Exercise: Wherever "valid" shows up in the records below, copy the whole line.

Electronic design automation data
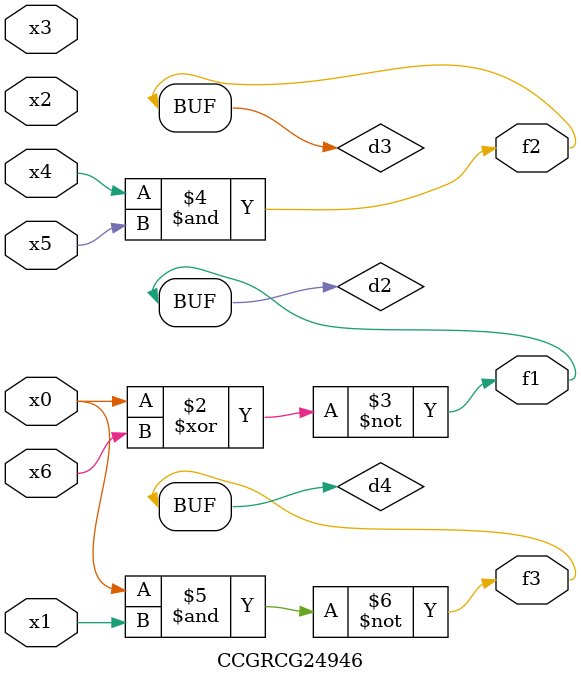
<source format=v>
module CCGRCG24946(
	input x0, x1, x2, x3, x4, x5, x6,
	output f1, f2, f3
);

	wire d1, d2, d3, d4;

	nor (d1, x0);
	xnor (d2, x0, x6);
	and (d3, x4, x5);
	nand (d4, x0, x1);
	assign f1 = d2;
	assign f2 = d3;
	assign f3 = d4;
endmodule

</source>
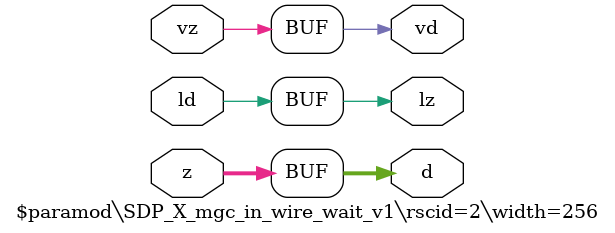
<source format=v>
module \$paramod\SDP_X_mgc_in_wire_wait_v1\rscid=2\width=256 (ld, vd, d, lz, vz, z);
  (* src = "./vmod/nvdla/sdp/NV_NVDLA_SDP_CORE_x.v:14" *)
  output [255:0] d;
  (* src = "./vmod/nvdla/sdp/NV_NVDLA_SDP_CORE_x.v:12" *)
  input ld;
  (* src = "./vmod/nvdla/sdp/NV_NVDLA_SDP_CORE_x.v:15" *)
  output lz;
  (* src = "./vmod/nvdla/sdp/NV_NVDLA_SDP_CORE_x.v:13" *)
  output vd;
  (* src = "./vmod/nvdla/sdp/NV_NVDLA_SDP_CORE_x.v:16" *)
  input vz;
  (* src = "./vmod/nvdla/sdp/NV_NVDLA_SDP_CORE_x.v:17" *)
  input [255:0] z;
  assign d = z;
  assign lz = ld;
  assign vd = vz;
endmodule

</source>
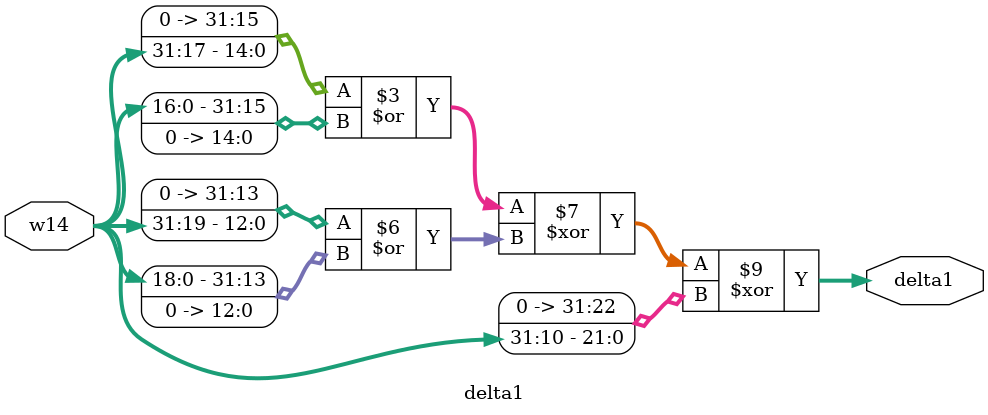
<source format=v>
module delta1 (
    input  wire [31:0] w14,   // Input 32-bit word
    output wire [31:0] delta1 // Output of σ1
);

    // Compute σ1 directly
    assign delta1 = ((w14 >> 17) | (w14 << 15)) ^  // (w14 rightrotate 17)
                    ((w14 >> 19) | (w14 << 13)) ^ // (w14 rightrotate 19)
                    (w14 >> 10);                 // (w14 rightshift 10)

endmodule
</source>
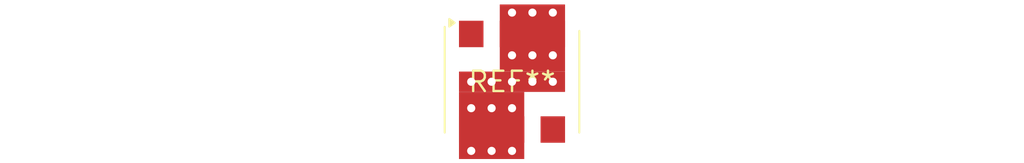
<source format=kicad_pcb>
(kicad_pcb (version 20240108) (generator pcbnew)

  (general
    (thickness 1.6)
  )

  (paper "A4")
  (layers
    (0 "F.Cu" signal)
    (31 "B.Cu" signal)
    (32 "B.Adhes" user "B.Adhesive")
    (33 "F.Adhes" user "F.Adhesive")
    (34 "B.Paste" user)
    (35 "F.Paste" user)
    (36 "B.SilkS" user "B.Silkscreen")
    (37 "F.SilkS" user "F.Silkscreen")
    (38 "B.Mask" user)
    (39 "F.Mask" user)
    (40 "Dwgs.User" user "User.Drawings")
    (41 "Cmts.User" user "User.Comments")
    (42 "Eco1.User" user "User.Eco1")
    (43 "Eco2.User" user "User.Eco2")
    (44 "Edge.Cuts" user)
    (45 "Margin" user)
    (46 "B.CrtYd" user "B.Courtyard")
    (47 "F.CrtYd" user "F.Courtyard")
    (48 "B.Fab" user)
    (49 "F.Fab" user)
    (50 "User.1" user)
    (51 "User.2" user)
    (52 "User.3" user)
    (53 "User.4" user)
    (54 "User.5" user)
    (55 "User.6" user)
    (56 "User.7" user)
    (57 "User.8" user)
    (58 "User.9" user)
  )

  (setup
    (pad_to_mask_clearance 0)
    (pcbplotparams
      (layerselection 0x00010fc_ffffffff)
      (plot_on_all_layers_selection 0x0000000_00000000)
      (disableapertmacros false)
      (usegerberextensions false)
      (usegerberattributes false)
      (usegerberadvancedattributes false)
      (creategerberjobfile false)
      (dashed_line_dash_ratio 12.000000)
      (dashed_line_gap_ratio 3.000000)
      (svgprecision 4)
      (plotframeref false)
      (viasonmask false)
      (mode 1)
      (useauxorigin false)
      (hpglpennumber 1)
      (hpglpenspeed 20)
      (hpglpendiameter 15.000000)
      (dxfpolygonmode false)
      (dxfimperialunits false)
      (dxfusepcbnewfont false)
      (psnegative false)
      (psa4output false)
      (plotreference false)
      (plotvalue false)
      (plotinvisibletext false)
      (sketchpadsonfab false)
      (subtractmaskfromsilk false)
      (outputformat 1)
      (mirror false)
      (drillshape 1)
      (scaleselection 1)
      (outputdirectory "")
    )
  )

  (net 0 "")

  (footprint "Mini-Circuits_TT1224_LandPatternPL-258_ClockwisePinNumbering" (layer "F.Cu") (at 0 0))

)

</source>
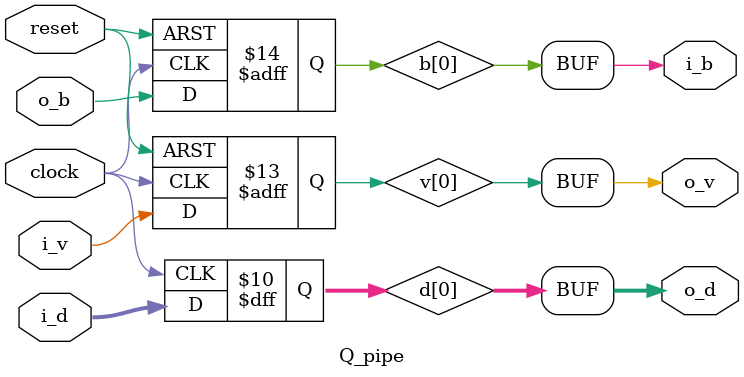
<source format=v>


`ifdef  Q_pipe
`else
`define Q_pipe


module Q_pipe (clock, reset, i_d, i_v, i_b, o_d, o_v, o_b);

   parameter depth =  1;    // - greatest #items in queue  (1 <= depth <= 256)
   parameter width = 16;    // - width of data (i_d, o_d)

   parameter addrwidth = 8;

   /*   
   parameter addrwidth =
		(  (((depth))     ==0) ? 0	// - depth==0   LOG2=0
		 : (((depth-1)>>0)==0) ? 0	// - depth<=1   LOG2=0
		 : (((depth-1)>>1)==0) ? 1	// - depth<=2   LOG2=1
		 : (((depth-1)>>2)==0) ? 2	// - depth<=4   LOG2=2
		 : (((depth-1)>>3)==0) ? 3	// - depth<=8   LOG2=3
		 : (((depth-1)>>4)==0) ? 4	// - depth<=16  LOG2=4
		 : (((depth-1)>>5)==0) ? 5	// - depth<=32  LOG2=5
		 : (((depth-1)>>6)==0) ? 6	// - depth<=64  LOG2=6
		 : (((depth-1)>>7)==0) ? 7	// - depth<=128 LOG2=7
		 :                       8)	// - depth<=256 LOG2=8
		 ;
   */
   
   input     clock;
   input     reset;
   
   input  [width-1:0] i_d;	// - input  stream data (concat data + eos)
   input              i_v;	// - input  stream valid
   output             i_b;	// - input  stream back-pressure

   output [width-1:0] o_d;	// - output stream data (concat data + eos)
   output             o_v;	// - output stream valid
   input              o_b;	// - output stream back-pressure

   reg 	  signed [addrwidth:0] i_, j_, k_;	// - stage indexes
   reg			       b [depth-1:0]	// - stage backpressure
			         /* synthesis syn_srlstyle="registers" */
			         /* synthesis syn_allow_retiming=1     */ ;
   reg 			       v [depth-1:0]	// - stage valid bit
			         /* synthesis syn_srlstyle="registers" */
			         /* synthesis syn_allow_retiming=1     */ ;
   reg           [width-1:0]   d [depth-1:0]	// - stage data
			         /* synthesis syn_srlstyle="registers" */
			         /* synthesis syn_allow_retiming=1     */ ;

   assign o_d = d[depth-1];			// - output data,  last  stage
   assign o_v = v[depth-1];			// - output valid, last  stage
   assign i_b = b[0];				// - input  bp,    first stage

   always @(posedge clock or negedge reset) begin	// - seq always: v, b
      if (!reset) begin
	 // synthesis loop_limit 256
	 for (i_=depth-1; i_>=0; i_=i_-1) begin
	    v[i_] <= 0;
	 end
	 for (j_=0; j_<=depth-1; j_=j_+1) begin
	    b[j_] <= 1;
	 end
      end
      else begin
	 // synthesis loop_limit 256
	 for (i_=depth-1; i_>0; i_=i_-1) begin
	    v[i_] <= v[i_-1];
	 end
	 v[0] <= i_v;
	 // synthesis loop_limit 256
	 for (j_=0; j_<depth-1; j_=j_+1) begin
	    b[j_] <= b[j_+1];
	 end
	 b[depth-1] <= o_b;
      end
   end // always @ (posedge clock or negedge reset)

   always @(posedge clock) begin			// - seq always: d
      // - no reset for d[] or b[] -- undefined on reset
      // synthesis loop_limit 256
      for (k_=depth-1; k_>0; k_=k_-1) begin
	 d[k_] <= d[k_-1];
      end
      d[0] <= i_d;
   end // always @ (posedge clock)
      
endmodule // Q_pipe


`endif  // `ifdef  Q_pipe

</source>
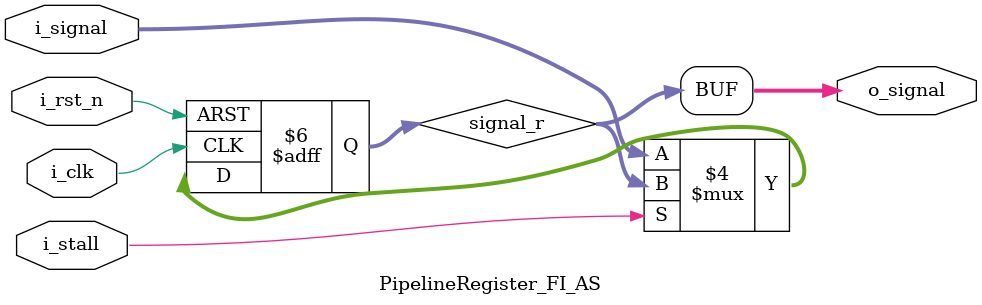
<source format=sv>
module PipelineRegister_FI_AS(
    input   i_rst_n,
    input   i_clk,
    input   i_stall,
    input   [15:0] i_signal, 
    output  [15:0] o_signal
);

logic [15:0] signal_r;

assign o_signal = signal_r;


always_ff @(negedge i_clk or negedge i_rst_n) begin
    if (!i_rst_n) begin
        signal_r <= 16'b0;
    end
    else if (!i_stall) begin
        signal_r <= i_signal;
    end
end
endmodule
</source>
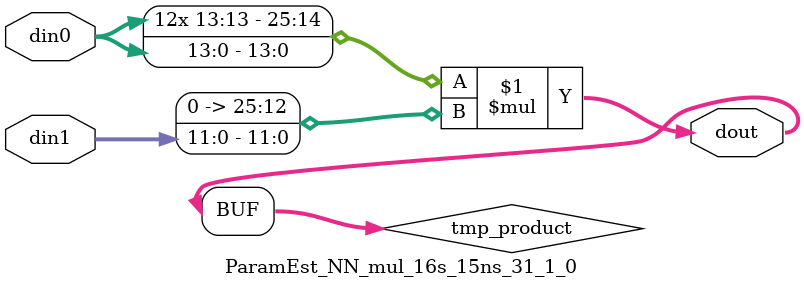
<source format=v>

`timescale 1 ns / 1 ps

  module ParamEst_NN_mul_16s_15ns_31_1_0(din0, din1, dout);
parameter ID = 1;
parameter NUM_STAGE = 0;
parameter din0_WIDTH = 14;
parameter din1_WIDTH = 12;
parameter dout_WIDTH = 26;

input [din0_WIDTH - 1 : 0] din0; 
input [din1_WIDTH - 1 : 0] din1; 
output [dout_WIDTH - 1 : 0] dout;

wire signed [dout_WIDTH - 1 : 0] tmp_product;












assign tmp_product = $signed(din0) * $signed({1'b0, din1});









assign dout = tmp_product;







endmodule

</source>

Result of this task:
   input              i_v;	// - input  stream valid
   output             o_v;	// - output stream valid
   reg 			       v [depth-1:0]	// - stage valid bit
   assign o_v = v[depth-1];			// - output valid, last  stage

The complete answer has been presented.